▶ **WHAT YOU WILL DO**
Your task is to write out every line of the data exactly. Drop the pictures.

▶ **MATERIAL PROVIDED**
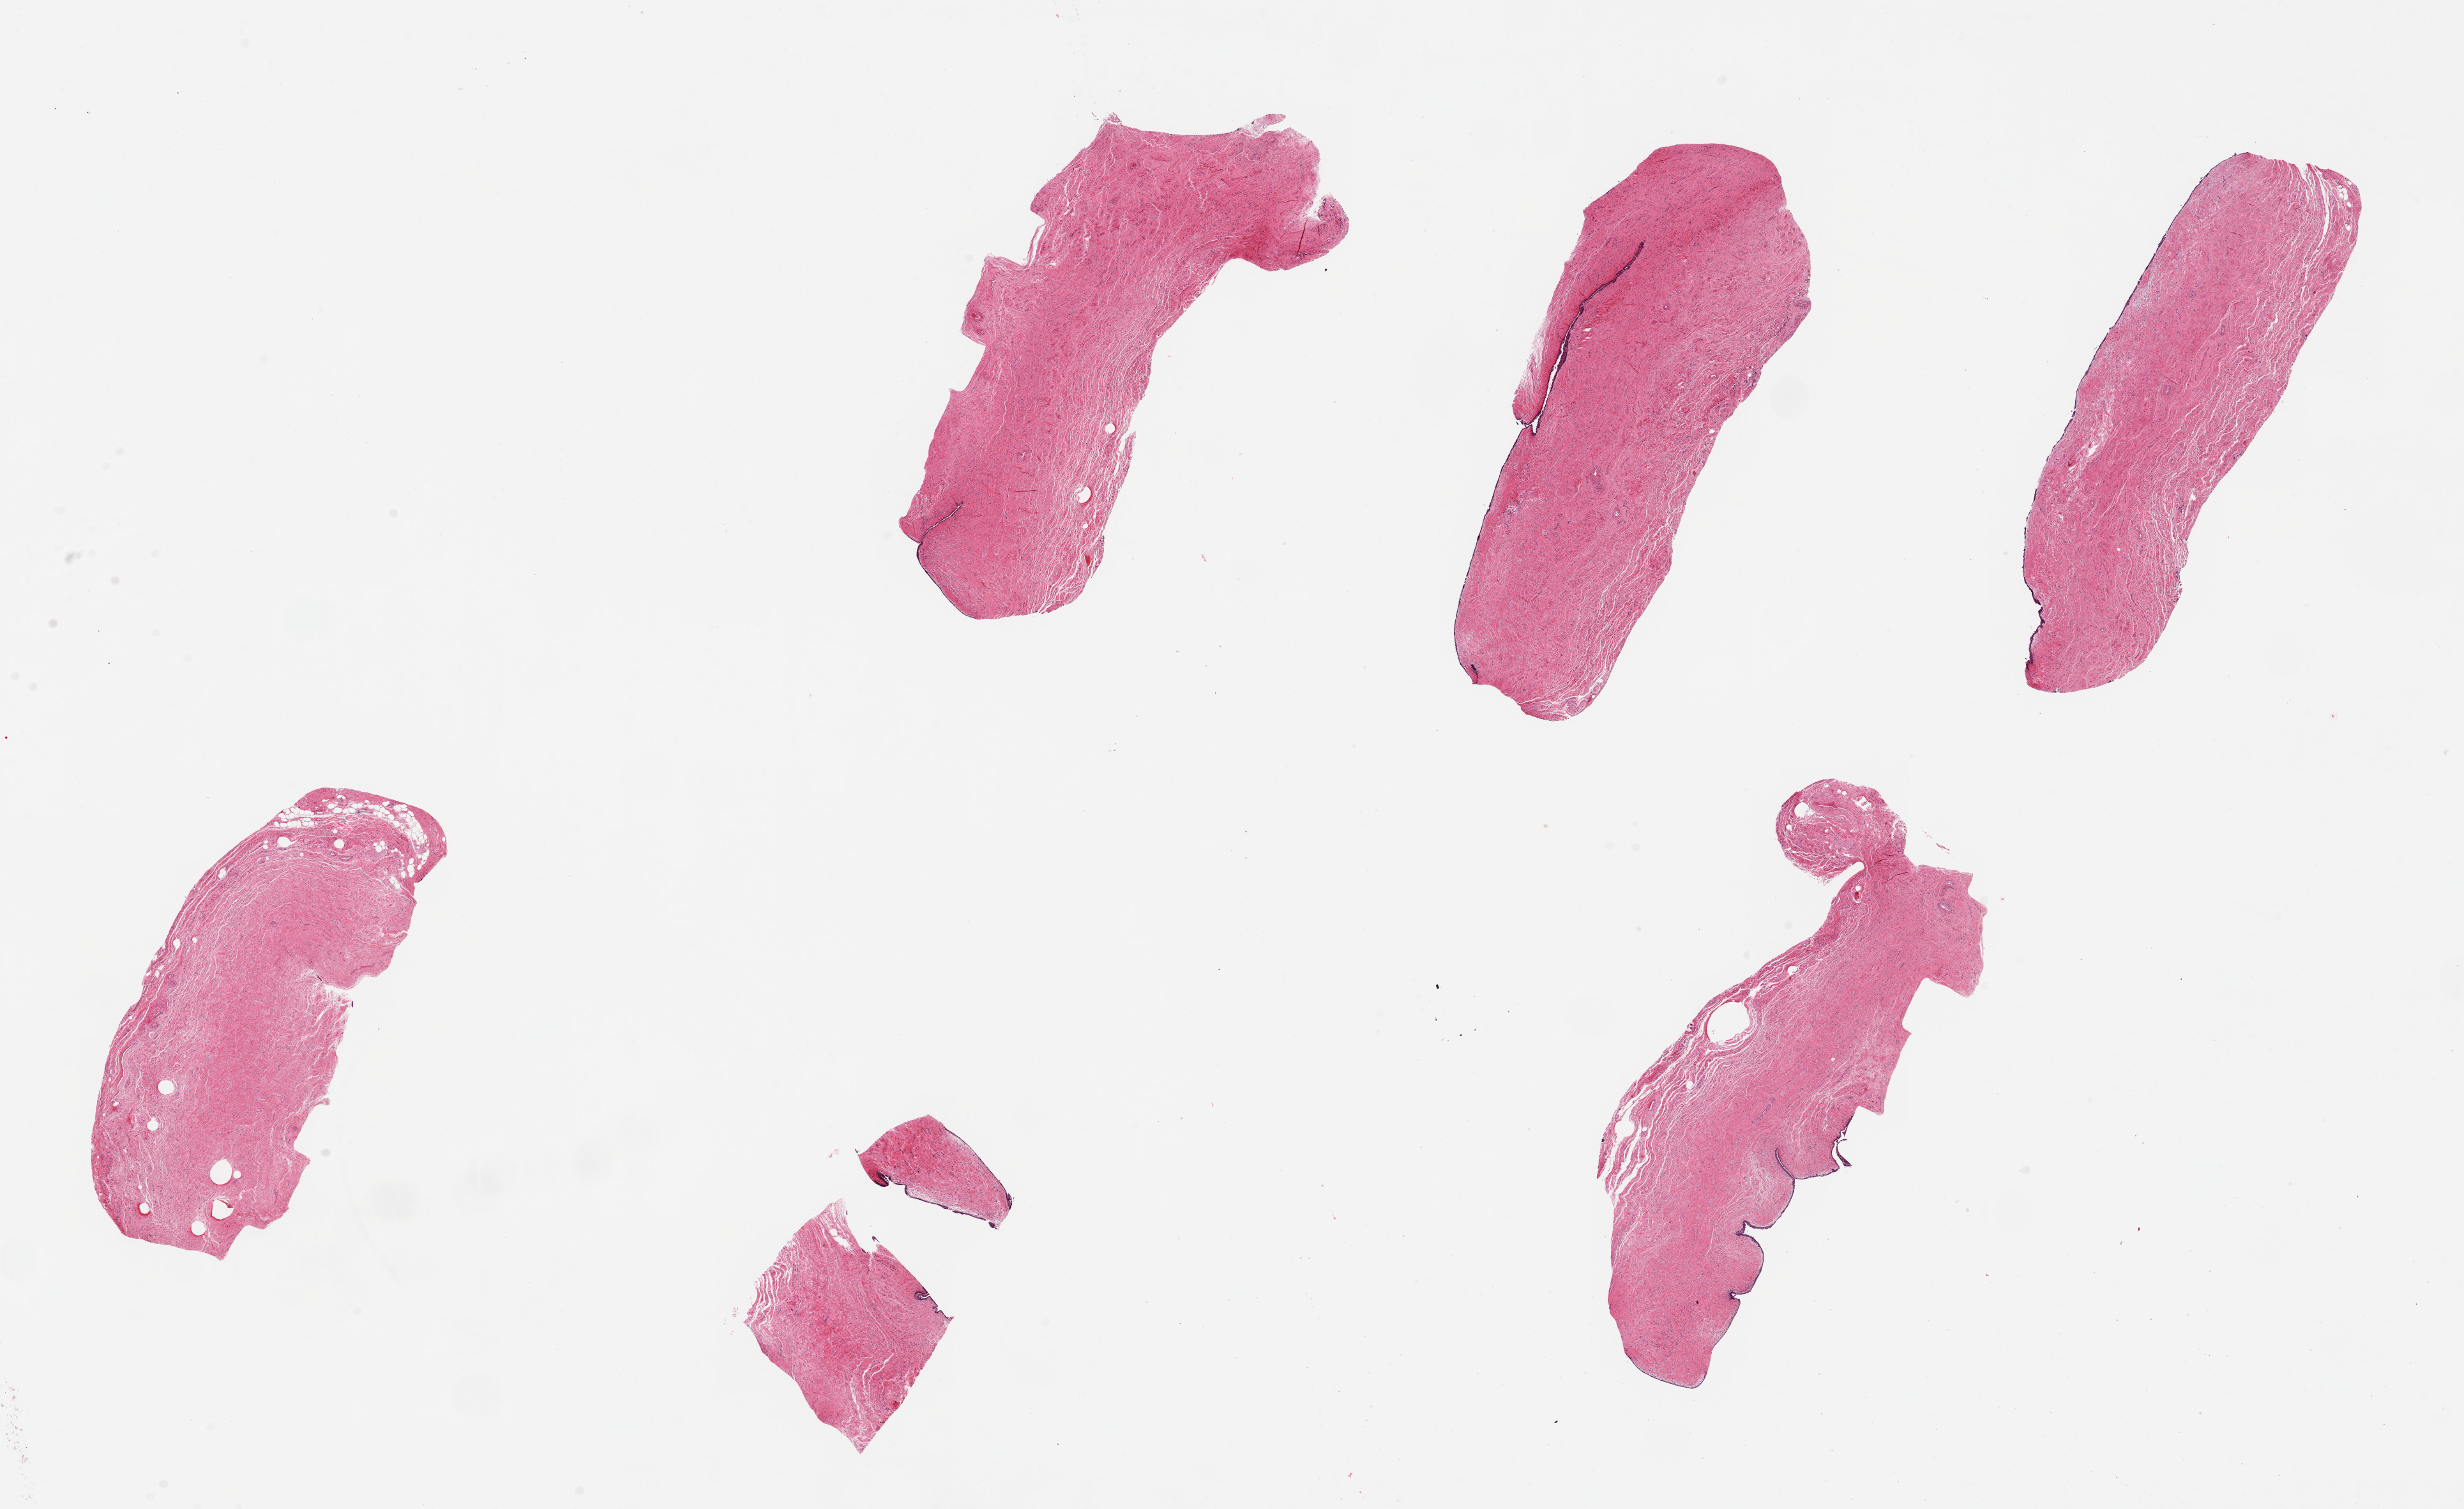
Digitized hematoxylin and eosin (H&E)-stained section, brightfield — a low-resolution overview of the entire scanned area, about 30.5 x 18.7 mm (slide scanned at 20x). PAXgene-fixed, paraffin-embedded tissue. Target tissue: vagina. Tissue donor sample. Donor sex: female.
• pathologist's review note for this sample: 6 pieces. up to 8x3mm; atrophic epithelium =2; wall = 1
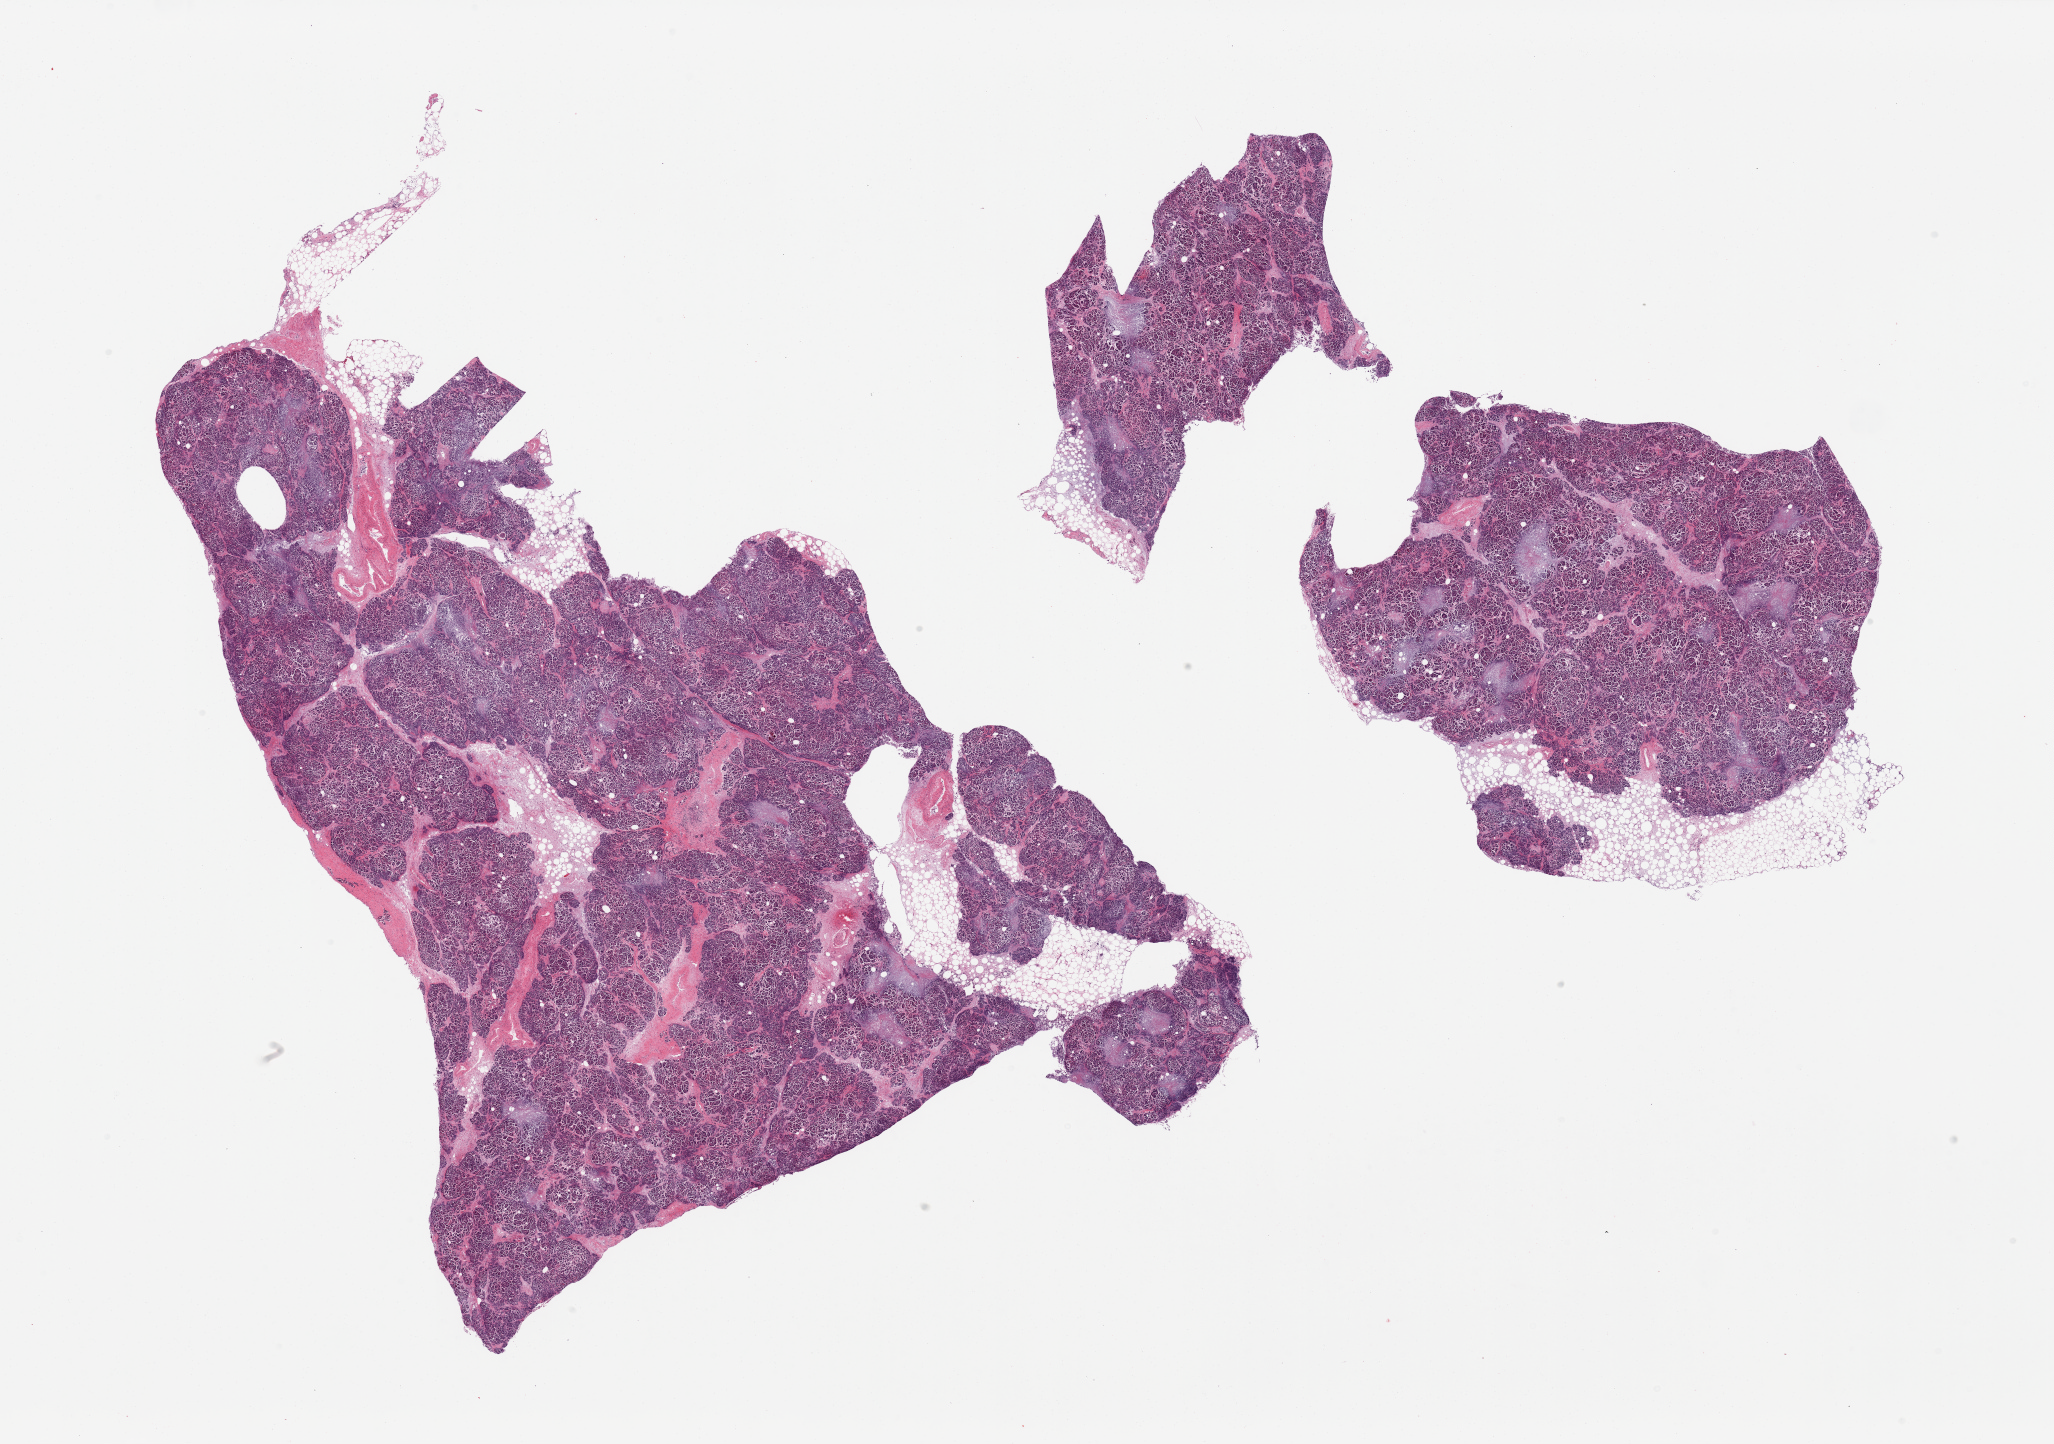
Hematoxylin and eosin (H&E) whole-slide image, brightfield — low-resolution overview of the scanned area, about 32.5 x 22.8 mm (acquisition: 20x scan); PAXgene-fixed, paraffin-embedded tissue; section of pancreas (target tissue); tissue donor sample. Donor: male.
• pathologist's review note for this sample: 2 pieces, saponification/autolysis preclude identification of Islets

▶ **RESULT**
Digitized hematoxylin and eosin (H&E)-stained section, brightfield — a low-resolution overview of the entire scanned area, about 30.5 x 18.7 mm (slide scanned at 20x). PAXgene-fixed, paraffin-embedded tissue. Target tissue: vagina. Tissue donor sample. Donor sex: female.
• pathologist's review note for this sample: 6 pieces. up to 8x3mm; atrophic epithelium =2; wall = 1
Hematoxylin and eosin (H&E) whole-slide image, brightfield — low-resolution overview of the scanned area, about 32.5 x 22.8 mm (acquisition: 20x scan); PAXgene-fixed, paraffin-embedded tissue; section of pancreas (target tissue); tissue donor sample. Donor: male.
• pathologist's review note for this sample: 2 pieces, saponification/autolysis preclude identification of Islets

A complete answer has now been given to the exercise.